ICE: CIUDADANOS, MAGAS Y MICAS FALSAS 🧊

Publicado el 31 de agosto de 2026, 5:41

Hoy en El Chupacast: tres historias ligadas con los buitres gélidos de ICE. Tres casos distintos, pero unidos por una misma realidad: cuando el gobierno convierte la inmigración en espectáculo, la justicia deja de mirar personas y comienza a contar trofeos.

Primero está Brian José Morales García, ciudadano estadounidense nacido en Denver. Sí, ciudadano. Con acta de nacimiento, número de Seguro Social y todo lo necesario para demostrar que Estados Unidos es su país. Pero eso no impidió que, después de un control vehicular en Texas, las autoridades desconfiaran de él, ignoraran sus explicaciones y lo expulsaran a México.

Brian pasó meses varado, separado de su trabajo y de su vida, mientras el gobierno exigía pruebas adicionales de algo que ya estaba documentado. Sus abogados presentaron registros hospitalarios, declaraciones de testigos y una copia certificada de su nacimiento. Finalmente pudo regresar.

Qué generosidad la del gobierno: primero te deporta de tu propio país y después te permite volver cuando logras demostrar, con una montaña de papeles, que el gobierno metió la pata hasta la rodilla. La demanda de Brian continúa porque cruzar nuevamente la frontera no borra la detención, la pérdida del empleo ni el daño emocional. Tampoco responde la pregunta más grave: ¿cuántos ciudadanos de piel morena necesitan cargar un archivero completo para ser tratados como estadounidenses?

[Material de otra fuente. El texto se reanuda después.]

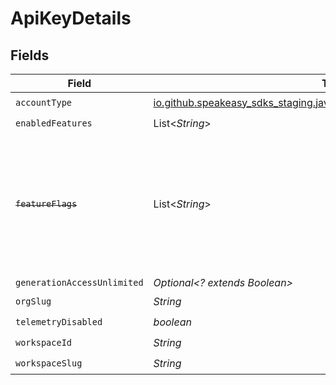 # ApiKeyDetails


## Fields

| Field                                                                                                                   | Type                                                                                                                    | Required                                                                                                                | Description                                                                                                             |
| ----------------------------------------------------------------------------------------------------------------------- | ----------------------------------------------------------------------------------------------------------------------- | ----------------------------------------------------------------------------------------------------------------------- | ----------------------------------------------------------------------------------------------------------------------- |
| `accountType`                                                                                                           | [io.github.speakeasy_sdks_staging.javaclientsdk.models.shared.AccountType](../../models/shared/AccountType.md)          | :heavy_check_mark:                                                                                                      | N/A                                                                                                                     |
| `enabledFeatures`                                                                                                       | List<*String*>                                                                                                          | :heavy_check_mark:                                                                                                      | N/A                                                                                                                     |
| ~~`featureFlags`~~                                                                                                      | List<*String*>                                                                                                          | :heavy_minus_sign:                                                                                                      | : warning: ** DEPRECATED **: This will be removed in a future release, please migrate away from it as soon as possible. |
| `generationAccessUnlimited`                                                                                             | *Optional<? extends Boolean>*                                                                                           | :heavy_minus_sign:                                                                                                      | N/A                                                                                                                     |
| `orgSlug`                                                                                                               | *String*                                                                                                                | :heavy_check_mark:                                                                                                      | N/A                                                                                                                     |
| `telemetryDisabled`                                                                                                     | *boolean*                                                                                                               | :heavy_check_mark:                                                                                                      | N/A                                                                                                                     |
| `workspaceId`                                                                                                           | *String*                                                                                                                | :heavy_check_mark:                                                                                                      | N/A                                                                                                                     |
| `workspaceSlug`                                                                                                         | *String*                                                                                                                | :heavy_check_mark:                                                                                                      | N/A                                                                                                                     |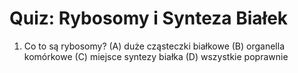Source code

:  # Quiz: Rybosomy i Synteza Białek

1. Co to są rybosomy? (A) duże cząsteczki białkowe (B) organella komórkowe (C) miejsce syntezy białka (D) wszystkie poprawnie
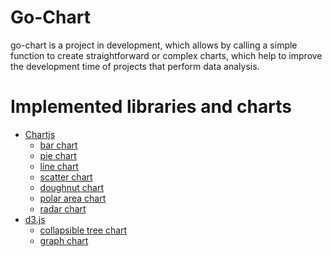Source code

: # Go-Chart

go-chart is a project in development, which allows by calling a simple function to create straightforward or complex charts, which help to improve the development time of projects that perform data analysis.

# Implemented libraries and charts
* [Chartjs](https://www.chartjs.org/)
    * [bar chart](https://github.com/Daryl110/go-chart/wiki#bar-chart)
    * [pie chart](https://github.com/Daryl110/go-chart/wiki#pie-chart)
    * [line chart](https://github.com/Daryl110/go-chart/wiki#line-chart)
    * [scatter chart](https://github.com/Daryl110/go-chart/wiki#scatter-chart)
    * [doughnut chart](https://github.com/Daryl110/go-chart/wiki#doughnut-chart)
    * [polar area chart](https://github.com/Daryl110/go-chart/wiki#polar-area-chart)
    * [radar chart](https://github.com/Daryl110/go-chart/wiki#radar-chart)
* <a href="https://d3js.org/">d3.js</a>
    * [collapsible tree chart](https://github.com/Daryl110/go-chart/wiki#collapsible-tree-chart)
    * [graph chart](https://github.com/Daryl110/go-chart/wiki#graph-chart)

Luego tenemos a Milo Yiannopoulos, comentarista británico de ultraderecha y antiguo porrista de Trump. Milo pedía retenes de ICE en supermercados, gasolineras, centros comerciales y prácticamente hasta en la fila del pollo frito. Quería deportaciones inmediatas para cualquiera que no pudiera comprobar su estatus.

Pues resulta que Milo había excedido la estancia permitida por su visa, faltó a una audiencia migratoria y recibió una orden definitiva de deportación. ICE lo arrestó en el aeropuerto de Nueva Orleans y lo mandó al Reino Unido.

El burro hablando de orejas.

¿Me alegra verlo deportado? Me alegra que su hipocresía haya quedado desnuda. Pero hasta Milo merece debido proceso y condiciones dignas. Defender los derechos humanos solamente cuando el detenido nos cae bien no es defender derechos humanos; es administrar simpatías. Aun así, hay que reconocer la ironía: Milo pasó años pidiendo que el leopardo migratorio devorara rostros y terminó sorprendido cuando encontró el suyo en el menú.

Finalmente, una advertencia seria para quienes tengan “micas falsas”. En Kansas City, Kansas, agentes federales ejecutaron una orden de registro en una vivienda y encontraron tarjetas de residencia permanente falsificadas y documentos del Seguro Social inválidos. Santos Ramírez-Ramírez y Yolanda Mendoza-Emiliano se declararon culpables de fraude y uso indebido de documentos migratorios.

Esto demuestra que la ofensiva no se limita a retenes laborales o arrestos en tribunales. Los agentes están investigando domicilios y entrando a viviendas cuando cuentan con órdenes judiciales. Una mica falsa puede parecer una salida desesperada para trabajar, pero puede terminar en cargos federales, detención y deportación. Además, algunos documentos utilizan números pertenecientes a personas reales, provocando problemas laborales, fiscales y crediticios para terceros.

No confundamos necesidad con seguridad. En este clima, quienes tengan dudas sobre sus documentos necesitan consultar cuanto antes con un abogado migratorio acreditado, no con coyotes, improvisados ni vendedores de milagros plastificados.

Estas historias exhiben el mismo sistema desde tres ángulos: puede expulsar a un ciudadano, convertir a un fanático antiinmigrante en víctima de sus propias exigencias y perseguir hasta una casa a quienes utilizaron documentos falsos. La maquinaria no distingue entre ironía, error y desesperación. Simplemente sigue triturando.